Funding shortages also mean we must cut back on services for our students. No family in Colorado was left completely untouched in the wake of this epidemic, but perhaps hit the hardest of all were our children. The stress of the pandemic compounded with financial stressors, increased violence in our communities and more means access to mental health services for students has never been more important.

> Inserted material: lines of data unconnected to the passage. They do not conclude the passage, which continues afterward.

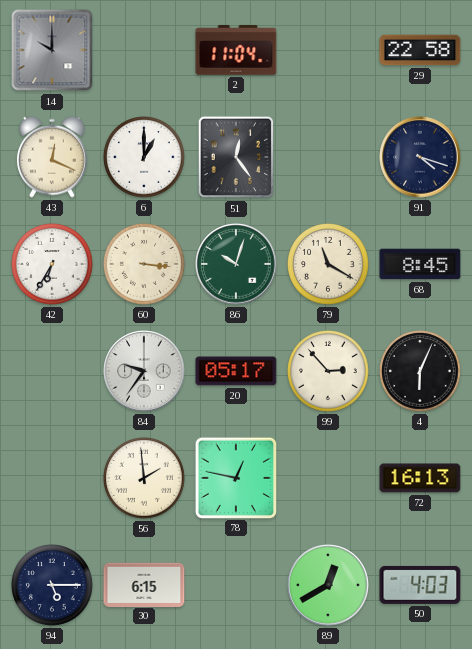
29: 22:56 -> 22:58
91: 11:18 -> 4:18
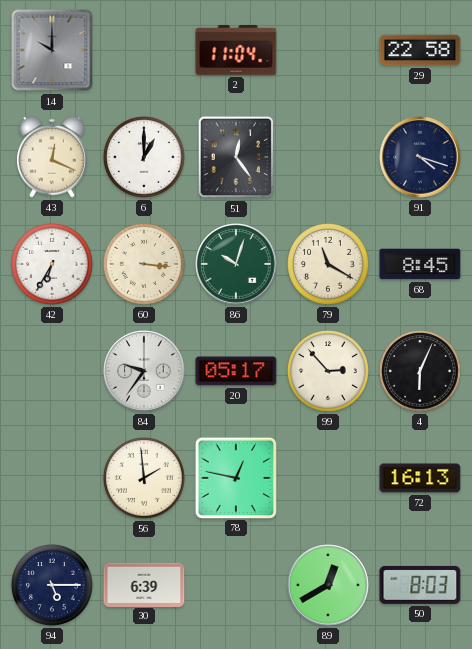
30: 6:15 -> 6:39
50: 4:03 -> 8:03
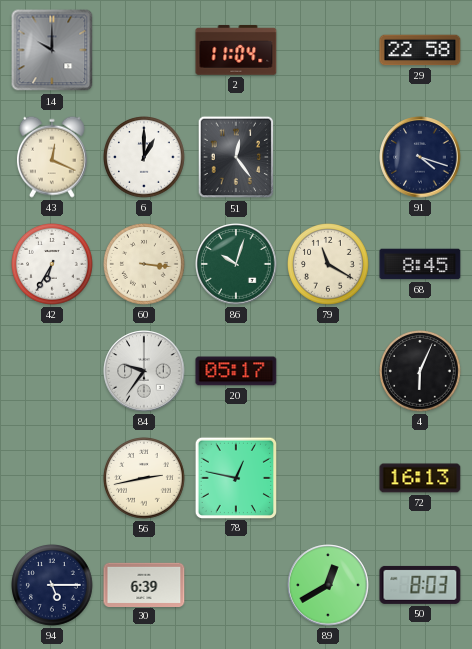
99: 2:53 -> none
56: 1:59 -> 2:43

More than 1-in-5 school-aged children have experienced worsened mental or emotional health since the pandemic began, but our counselor-to-student ratio hasn’t kept pace.
We also don’t have the funding to ensure students are prepared for the workplace and the jobs of the future. Adequately funding our schools means providing more access to education in science, technology, engineering, arts and math, as well as access to the career and technical education that will prepare students for the workforce.
The reality is, at our current funding levels, our students simply aren’t getting what they need to thrive whether that’s mental health support, career-oriented curriculum, or adequate face-to-face time with their teachers. Many of our districts classrooms are overcrowded, and in most of our districts we are struggling to attract and retain teachers.
Now, as we listen to lawmakers debate funding for public education, we have never been more concerned. One-time funding cannot make up for decades of disinvestment, yet even as dire as the K12 funding situation is, lawmakers are considering raiding the K12 budget to back-fill other programs.
Our kids deserve better. All Colorado kids deserve a strong start in life, and we believe access to a quality education is a right and is critical to our future prosperity and success as a society. We are not just signing this piece as superintendents, but also as parents. We all need to start paying attention and demand our schools are adequately funded.
It’s time to remind our lawmakers that kids matter too!
Dr. Wendy Birhanzel is superintendent of Harrison Public School District-2 and Wendy Rubin is superintendent of Englewood Schools.